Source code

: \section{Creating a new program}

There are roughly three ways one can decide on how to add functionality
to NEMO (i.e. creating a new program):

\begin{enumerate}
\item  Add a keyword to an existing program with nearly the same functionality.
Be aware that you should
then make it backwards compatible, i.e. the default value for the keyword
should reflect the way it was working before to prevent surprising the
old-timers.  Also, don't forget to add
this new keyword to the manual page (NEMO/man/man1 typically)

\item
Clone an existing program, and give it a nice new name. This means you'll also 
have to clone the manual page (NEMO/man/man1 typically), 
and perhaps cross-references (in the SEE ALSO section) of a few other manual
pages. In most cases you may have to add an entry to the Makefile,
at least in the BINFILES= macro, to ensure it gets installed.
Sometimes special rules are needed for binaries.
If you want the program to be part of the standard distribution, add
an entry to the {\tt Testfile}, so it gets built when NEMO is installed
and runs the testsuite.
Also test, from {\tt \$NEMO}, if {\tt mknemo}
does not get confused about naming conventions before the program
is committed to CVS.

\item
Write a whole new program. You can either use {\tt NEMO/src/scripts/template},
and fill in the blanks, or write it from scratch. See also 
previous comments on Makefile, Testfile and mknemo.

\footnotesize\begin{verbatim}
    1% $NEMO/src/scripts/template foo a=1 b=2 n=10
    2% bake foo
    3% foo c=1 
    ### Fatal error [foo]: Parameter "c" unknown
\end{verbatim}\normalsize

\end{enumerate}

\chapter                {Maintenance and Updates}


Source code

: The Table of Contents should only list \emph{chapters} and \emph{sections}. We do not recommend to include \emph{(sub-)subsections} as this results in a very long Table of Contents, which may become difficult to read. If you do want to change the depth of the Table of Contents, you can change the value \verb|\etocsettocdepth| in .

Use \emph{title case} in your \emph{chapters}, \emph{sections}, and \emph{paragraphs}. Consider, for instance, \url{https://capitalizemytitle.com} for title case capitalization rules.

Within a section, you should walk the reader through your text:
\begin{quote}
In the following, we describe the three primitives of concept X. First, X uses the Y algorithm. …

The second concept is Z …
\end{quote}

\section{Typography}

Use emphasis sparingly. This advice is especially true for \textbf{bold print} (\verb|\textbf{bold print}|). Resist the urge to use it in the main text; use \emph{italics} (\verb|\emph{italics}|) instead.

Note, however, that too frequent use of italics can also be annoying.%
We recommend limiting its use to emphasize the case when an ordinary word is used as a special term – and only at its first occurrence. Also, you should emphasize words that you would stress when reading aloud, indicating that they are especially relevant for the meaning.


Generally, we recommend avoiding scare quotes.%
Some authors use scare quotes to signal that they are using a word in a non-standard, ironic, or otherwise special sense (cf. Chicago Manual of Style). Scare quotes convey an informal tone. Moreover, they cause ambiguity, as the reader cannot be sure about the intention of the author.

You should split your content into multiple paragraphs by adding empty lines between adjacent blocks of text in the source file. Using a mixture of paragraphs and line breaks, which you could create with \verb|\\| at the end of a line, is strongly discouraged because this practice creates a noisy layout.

______________________________

### What needs to be done
Each line in the material above must be retyped without alteration.

### Solution to the exercise
Source code

: \section{Creating a new program}

There are roughly three ways one can decide on how to add functionality
to NEMO (i.e. creating a new program):

\begin{enumerate}
\item  Add a keyword to an existing program with nearly the same functionality.
Be aware that you should
then make it backwards compatible, i.e. the default value for the keyword
should reflect the way it was working before to prevent surprising the
old-timers.  Also, don't forget to add
this new keyword to the manual page (NEMO/man/man1 typically)

\item
Clone an existing program, and give it a nice new name. This means you'll also 
have to clone the manual page (NEMO/man/man1 typically), 
and perhaps cross-references (in the SEE ALSO section) of a few other manual
pages. In most cases you may have to add an entry to the Makefile,
at least in the BINFILES= macro, to ensure it gets installed.
Sometimes special rules are needed for binaries.
If you want the program to be part of the standard distribution, add
an entry to the {\tt Testfile}, so it gets built when NEMO is installed
and runs the testsuite.
Also test, from {\tt \$NEMO}, if {\tt mknemo}
does not get confused about naming conventions before the program
is committed to CVS.

\item
Write a whole new program. You can either use {\tt NEMO/src/scripts/template},
and fill in the blanks, or write it from scratch. See also 
previous comments on Makefile, Testfile and mknemo.

\footnotesize\begin{verbatim}
    1% $NEMO/src/scripts/template foo a=1 b=2 n=10
    2% bake foo
    3% foo c=1 
    ### Fatal error [foo]: Parameter "c" unknown
\end{verbatim}\normalsize

\end{enumerate}

\chapter                {Maintenance and Updates}


Source code

: The Table of Contents should only list \emph{chapters} and \emph{sections}. We do not recommend to include \emph{(sub-)subsections} as this results in a very long Table of Contents, which may become difficult to read. If you do want to change the depth of the Table of Contents, you can change the value \verb|\etocsettocdepth| in .

Use \emph{title case} in your \emph{chapters}, \emph{sections}, and \emph{paragraphs}. Consider, for instance, \url{https://capitalizemytitle.com} for title case capitalization rules.

Within a section, you should walk the reader through your text:
\begin{quote}
In the following, we describe the three primitives of concept X. First, X uses the Y algorithm. …

The second concept is Z …
\end{quote}

\section{Typography}

Use emphasis sparingly. This advice is especially true for \textbf{bold print} (\verb|\textbf{bold print}|). Resist the urge to use it in the main text; use \emph{italics} (\verb|\emph{italics}|) instead.

Note, however, that too frequent use of italics can also be annoying.%
We recommend limiting its use to emphasize the case when an ordinary word is used as a special term – and only at its first occurrence. Also, you should emphasize words that you would stress when reading aloud, indicating that they are especially relevant for the meaning.


Generally, we recommend avoiding scare quotes.%
Some authors use scare quotes to signal that they are using a word in a non-standard, ironic, or otherwise special sense (cf. Chicago Manual of Style). Scare quotes convey an informal tone. Moreover, they cause ambiguity, as the reader cannot be sure about the intention of the author.

You should split your content into multiple paragraphs by adding empty lines between adjacent blocks of text in the source file. Using a mixture of paragraphs and line breaks, which you could create with \verb|\\| at the end of a line, is strongly discouraged because this practice creates a noisy layout.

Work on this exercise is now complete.